Negotiations that resumed last week in Washington were expected to continue this week. Presentation of the two economic proposals is the beginning of the nitty-gritty job of negotiating the most serious issues – wages, benefits and pension contributions. This did not occur until late July during the previous negotiations in 1997 when the union under then-IBT president Ron Carey called a 15-day strike, the first national work stoppage in UPS history.

Both sides have agreed to not negotiate publicly. Yet rumors of a lump-sum “bonus” payment continue to circulate through the Teamsters’ rank and file.

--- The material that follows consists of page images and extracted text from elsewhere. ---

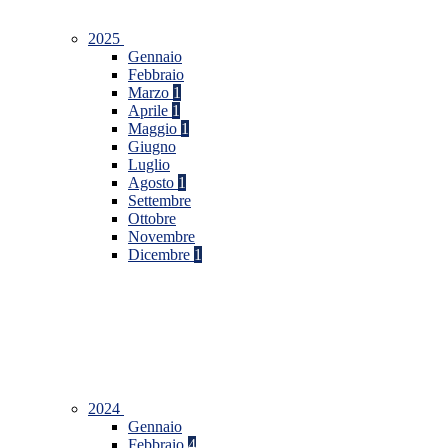
2025
Gennaio
Febbraio
Marzo
1
Aprile
1
Maggio
1
Giugno
Luglio
Agosto
1
Settembre
Ottobre
Novembre
Dicembre
1
2024
Gennaio
Febbraio
4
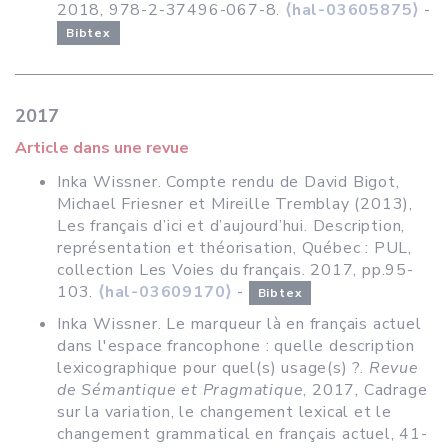
2018, 978-2-37496-067-8.
⟨hal-03605875⟩
-
Bibtex
2017
Article dans une revue
Inka Wissner. Compte rendu de David Bigot,
Michael Friesner et Mireille Tremblay (2013),
Les français d’ici et d’aujourd’hui. Description,
représentation et théorisation, Québec : PUL,
collection Les Voies du français. 2017, pp.95-
103.
⟨hal-03609170⟩
-
Bibtex
Inka Wissner. Le marqueur là en français actuel
dans l'espace francophone : quelle description
lexicographique pour quel(s) usage(s) ?.
Revue
de Sémantique et Pragmatique
, 2017, Cadrage
sur la variation, le changement lexical et le
changement grammatical en français actuel, 41-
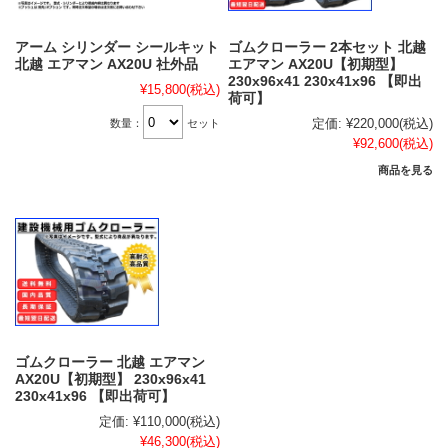
アーム シリンダー シールキット
ゴムクローラー 2本セット 北越
北越 エアマン AX20U 社外品
エアマン AX20U【初期型】
230x96x41 230x41x96 【即出
¥15,800
(税込)
荷可】
定価:
¥220,000
(税込)
数量：
セット
¥92,600
(税込)
商品を見る
ゴムクローラー 北越 エアマン
AX20U【初期型】 230x96x41
230x41x96 【即出荷可】
定価:
¥110,000
(税込)
¥46,300
(税込)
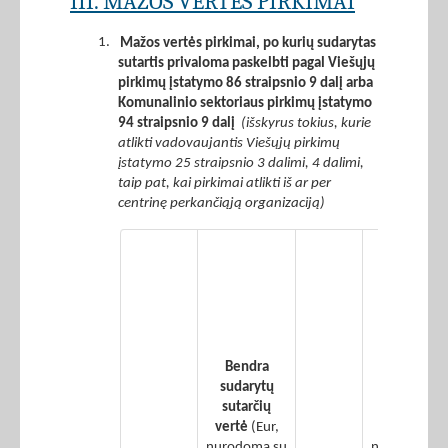
III. MAŽOS VERTĖS PIRKIMAI
1.
Mažos vertės pirkimai, po kurių sudarytas
sutartis privaloma paskelbti pagal Viešųjų
pirkimų įstatymo 86 straipsnio 9 dalį arba
Komunalinio sektoriaus pirkimų įstatymo
94 straipsnio 9 dalį
(išskyrus tokius, kurie
atlikti vadovaujantis Viešųjų pirkimų
įstatymo 25 straipsnio 3 dalimi, 4 dalimi,
taip pat, kai pirkimai atlikti iš ar per
centrinę perkančiąją organizaciją)
Iš 2
stulpelyje
nurodytos
vertės –
įvykdytų
žaliųjų
Bendra
pirkimų
sudarytų
sudarytų
sutarčių
sutarčių
vertė
(Eur,
vertė
(Eur,
nurodoma su
nurodoma s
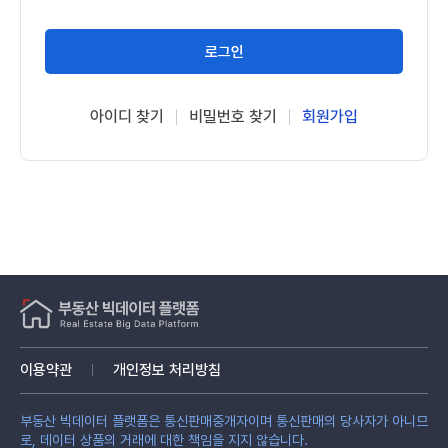
로그인
아이디 찾기
비밀번호 찾기
회원가입
이용약관
개인정보 처리방침
부동산 빅데이터 플랫폼은 통신판매중개자이며 통신판매의 당사자가 아니므
로, 데이터 상품의 거래에 대한 책임을 지지 않습니다.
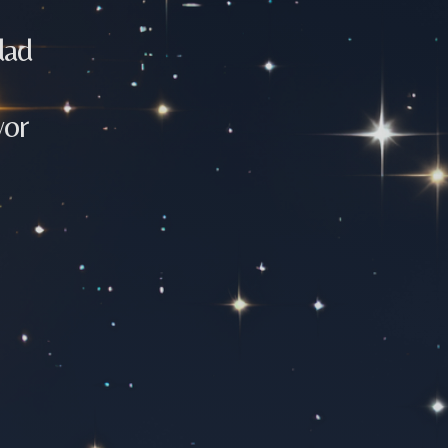
dad
yor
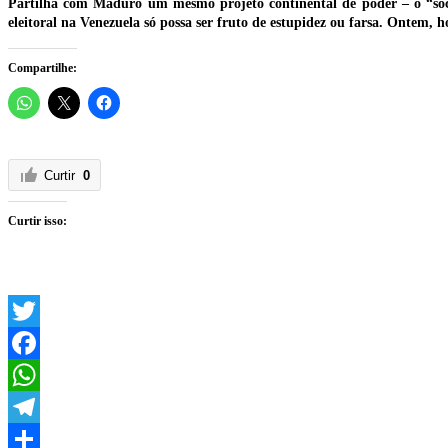
Partilha com Maduro um mesmo projeto continental de poder – o “socia
eleitoral na Venezuela só possa ser fruto de estupidez ou farsa. Ontem,
Compartilhe:
Curtir
0
Curtir isso:
Twitter
Facebook
WhatsApp
Telegram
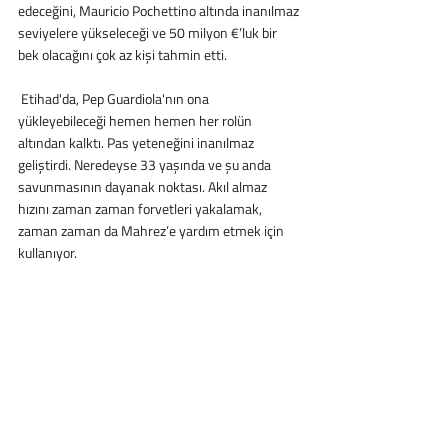
edeceğini, Mauricio Pochettino altında inanılmaz 
seviyelere yükseleceği ve 50 milyon €’luk bir 
bek olacağını çok az kişi tahmin etti.
 Etihad'da, Pep Guardiola'nın ona 
yükleyebileceği hemen hemen her rolün 
altından kalktı. Pas yeteneğini inanılmaz 
geliştirdi. Neredeyse 33 yaşında ve şu anda 
savunmasının dayanak noktası. Akıl almaz 
hızını zaman zaman forvetleri yakalamak, 
zaman zaman da Mahrez’e yardım etmek için 
kullanıyor.  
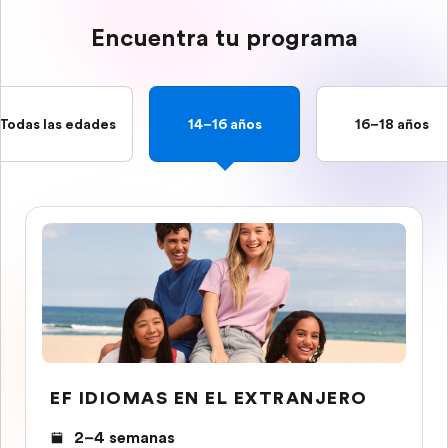
Encuentra tu programa
Todas las edades
14–16 años
16–18 años
EF IDIOMAS EN EL EXTRANJERO
2–4 semanas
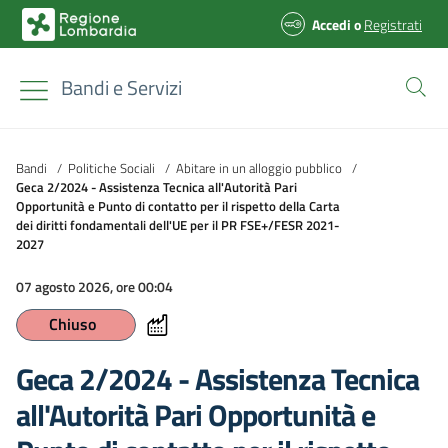
Accedi
o
Registrati
Bandi e Servizi
Bandi
/
Politiche Sociali
/
Abitare in un alloggio pubblico
/
Geca 2/2024 - Assistenza Tecnica all'Autorità Pari
Opportunità e Punto di contatto per il rispetto della Carta
dei diritti fondamentali dell'UE per il PR FSE+/FESR 2021-
2027
07 agosto 2026, ore 00:04
Chiuso
Geca 2/2024 - Assistenza Tecnica
all'Autorità Pari Opportunità e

One UPS worker said the company was considering a seven-year offer with a $20,000 bonus, but no other wage increases. There was also talk of a $10,000 bonus for full timers, $5,000 for part timers and a 40-cent hourly increase for seven years. The third one was a 25-cent-per-hour increase for seven years and $15,000 for all 230,000 UPS Teamsters. Then there was talk of a $1-an-hour raise with the retirement benefit sweetened so that UPS workers could retire after 25 years’ service with $4,000 retirement per month, or $48,000 annually. The company refused to discuss anything specific regarding wage increases. A full-time UPS Teamster currently earns $23.05 an hour, plus about another $14 an hour in fringe benefits.

Economic issues typically are the last items to be negotiated because the costs of “noneconomic” items must be determined in order to estimate how much money is available to resolve economic issues.

Meanwhile, the union is increasingly taking a higher profile and drawing bigger crowds at a series of rallies held to build support around the country.

The union said more than 4,000 UPS Teamsters from across the Northeast rallied for a strong contract in suburban New York on June 23. Teamsters President Jim Hoffa, Secretary-Treasurer Tom Keegel and Parcel and Small Package Division Director Hall joined local union leaders in a raucous rally calling on UPS to share its wealth with workers.

Teamsters from Baltimore, Boston, Hartford, Philadelphia, Atlantic City and Washington traveled by bus to join more than 2,000 Teamsters from Local 804 and Teamsters from New Jersey, the union said.

Hoffa told the crowd that the national negotiating committee will win a strong contract as negotiations enter the crucial final weeks.

“Brown is rolling in green, and we’re going to put it in our pockets,” Hoffa said.

UPS earned $2.4 billion net income last year on $30.6 billion revenue, on top of the record $2.8 billion it earned in 2000 on $29.8 billion revenue.

“By God, we want our piece of the pie,” Keegel told the rally. “We will get dignity and respect for what you do.”

Hall said that while the company has repeatedly stated its desire to complete negotiations prior to the July 31 contract deadline, the company’s offer raises serious questions about its sense of urgency. Supplemental committees that have not reached tentative agreement also met last week.

UPS is scheduled to release its second-quarter earnings on July 23, eight days before the current contract expires. The company said it would be offering no updates on financial or volume trends in advance of the earnings release. The company said only that it remains “optimistic that a fair and balanced agreement can be reached without a disruption in service to customers.”